I hope  Michael Healey finds the cash to produce "Proud." May I be so bold to suggest that like me, when you can't find a producer, DIY. Sometimes, it's the only way to get your work out there. I think this is a play Canadians need to see and I hope I get the opportunity to see it.

While Healey works on that, the rest of us can put together some DIY activism. Get busy.

Wednesday, May 2, 2012

Next debate on M 312 scheduled

ARCC has confirmed that the second hour of debate on M 312 is now scheduled for June 8, with a vote scheduled for June 13.

Okey dokey.

Tuesday, May 1, 2012

Danielle Smith and the politics of division

Just for fun, and because there is nothing as satisfying as saying "I told you so," let's have a look at Danielle Smith in the media. The way she is spinning her problems now is enacting not just one but two of the things I've talked about in this blog before. One, she says "urban elites" are against her. We can assume the addition of "elite" to urban makes it derogatory, because in the right wing world, there can be nothing worse than being elite, reading Harper's in an independent coffee shop while drinking a non-fat chai latte, or having the kind of social and cultural analysis that can be gained through a Liberal Arts education. Here she goes again with the narratives of persecution. I can't help thinking it's not that smart to point out that smart people don't like you much. The second problem she is once again enacting is her tendency to blame the media. As I've said before, bad policy results in negative media attention; it's not a liberal plot. And in this case, bad policy also resulted in a poor election performance. It's not the urban elites or a liberal bias in media that brought down Danielle Smith. In fact, if we were to go back and study the election coverage, there is a case to be made that if there was media bias, it was favourable to Smith. I also had a good laugh when, the day after the election, Smith admitted she and her party might have to take a second look at their policies. Not their fundamental beliefs mind you, just their policies. I'd suggest you all take a few Liberal Arts courses and look at your beliefs too.

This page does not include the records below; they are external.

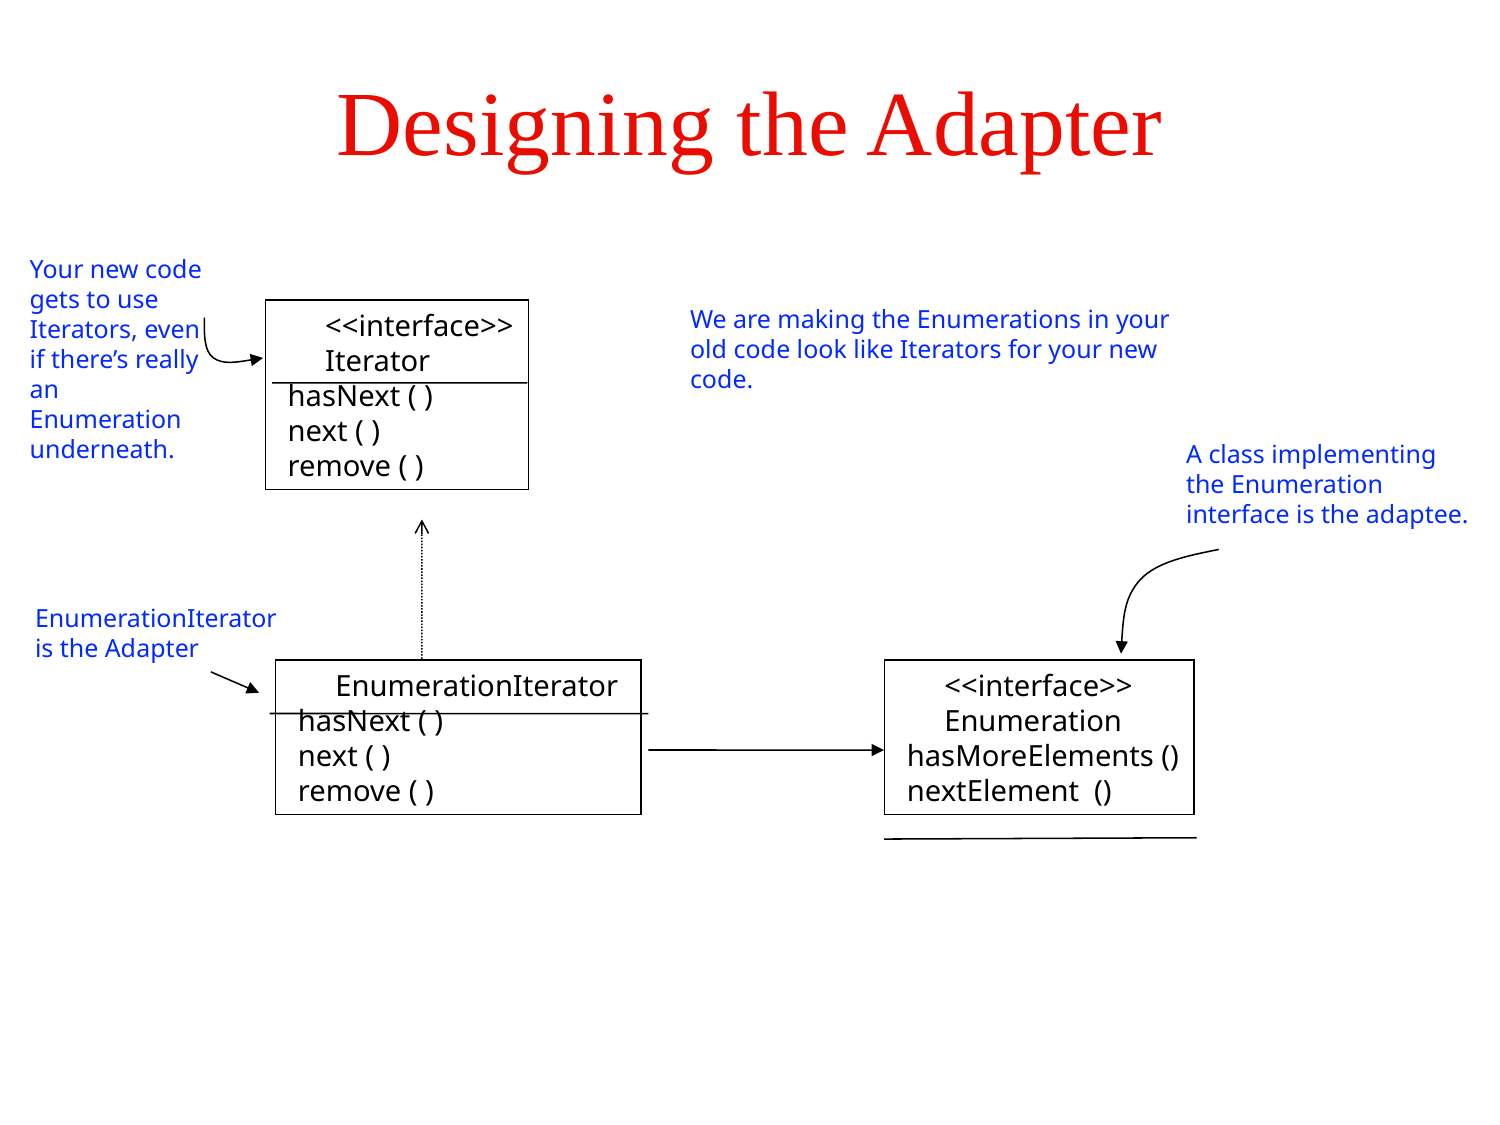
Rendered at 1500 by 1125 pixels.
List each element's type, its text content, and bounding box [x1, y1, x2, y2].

text_box <<interface>> Enumeration hasMoreElements () nextElement () [884, 659, 1195, 815]
text_box We are making the Enumerations in your old code look like Iterators for your new code. [675, 295, 1219, 401]
text_box EnumerationIterator hasNext ( ) next ( ) remove ( ) [275, 714, 641, 815]
text_box Your new code gets to use Iterators, even if there’s really an Enumeration underneath. [14, 246, 227, 471]
text_box <<interface>> Iterator hasNext ( ) next ( ) remove ( ) [265, 300, 529, 490]
title Designing the Adapter [50, 24, 1450, 213]
text_box [414, 519, 430, 535]
text_box EnumerationIterator is the Adapter [20, 595, 300, 670]
text_box [227, 333, 264, 367]
text_box [648, 743, 885, 757]
text_box A class implementing the Enumeration interface is the adaptee. [1171, 431, 1495, 536]
text_box [1115, 549, 1219, 654]
text_box [210, 671, 260, 694]
text_box EnumerationIterator hasNext ( ) next ( ) remove ( ) [275, 659, 641, 713]
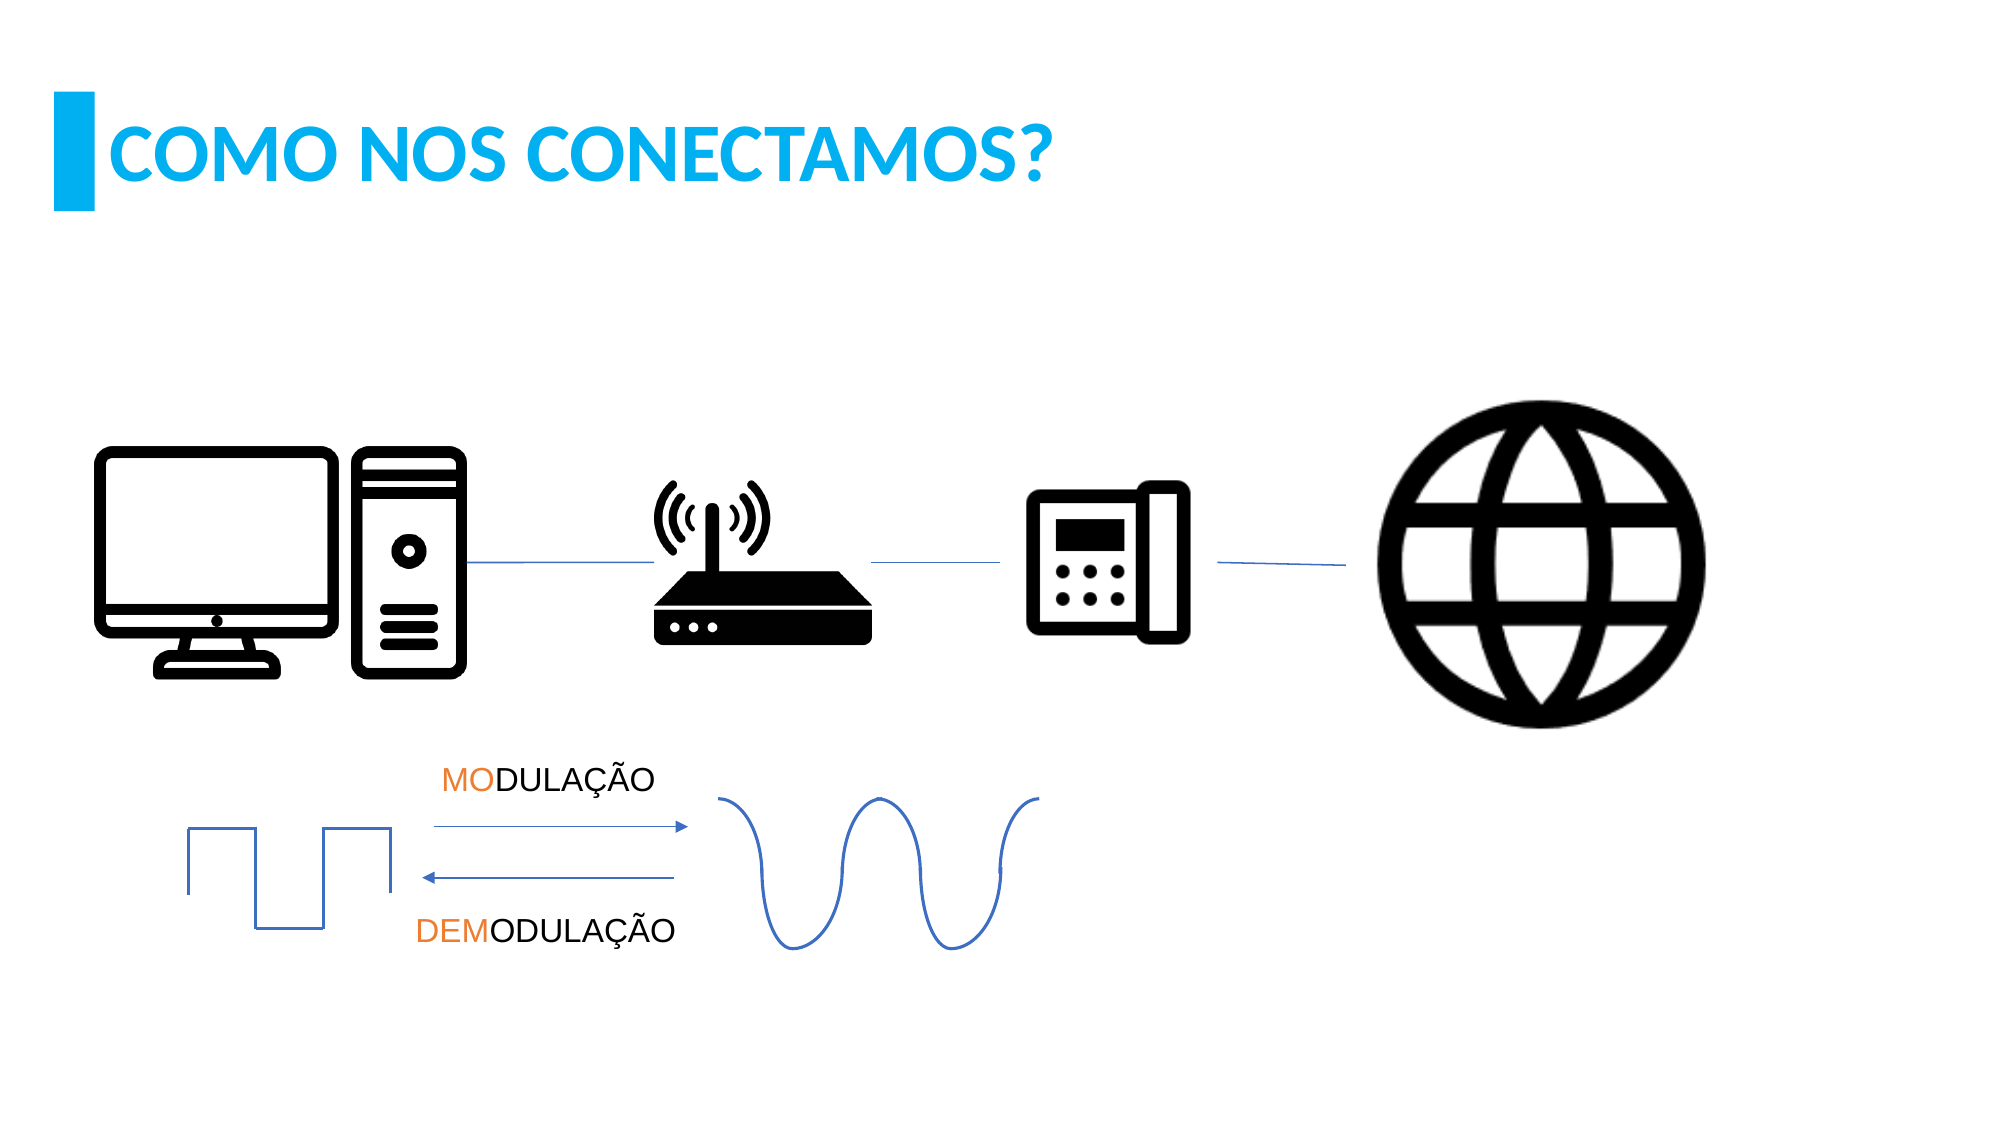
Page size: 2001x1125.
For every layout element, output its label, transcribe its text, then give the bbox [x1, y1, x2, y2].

picture [653, 453, 872, 672]
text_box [1217, 562, 1347, 566]
picture [94, 376, 467, 749]
text_box DEMODULAÇÃO [376, 902, 715, 957]
title COMO NOS CONECTAMOS? [94, 45, 1431, 264]
picture [1345, 368, 1739, 762]
text_box [792, 866, 843, 949]
text_box MODULAÇÃO [379, 750, 718, 806]
text_box [999, 798, 1040, 874]
text_box [920, 868, 950, 949]
text_box [761, 868, 792, 949]
text_box [876, 798, 921, 874]
picture [999, 453, 1218, 672]
text_box [718, 798, 762, 874]
text_box [842, 799, 876, 874]
text_box [950, 866, 1001, 949]
text_box [54, 91, 95, 212]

Of course, there is one other I told you so to be had, and that is never mess with abortion in Canadian politics. After the Wildrose loss and the decimation of Stephen Woodworth in Federal Parliament over M312, maybe we will finally be able to move on from this divisive strategy. It is never appropriate to threaten the rights of a whole group of people. All of us in Canada should be secure in our rights whether we are women or gay or immigrants or Liberal Arts students. On that, here is my recap of what abortion meant in the Alberta Election in an April 30 guest blog of mine on Abortion Gang. Of course the media is concentrating on the "bozo eruptions" of the homophobic Hunsperger and the Caucasian Ron Leech as well as Smith's own bizarro decision to out herself as a climate change denier when they tell the story of the fall of the Wildrose. But we all know where it started - abortion, conscience rights and the promise to shut down the Alberta Human Rights Commission. It was this trifecta of issues that created the first chink in the Wildrose armour.

I'm hoping we're past playing the politics of division. Perhaps as long as we have a first past the post system the politics of divide and conquer will win out. But a girl can dream.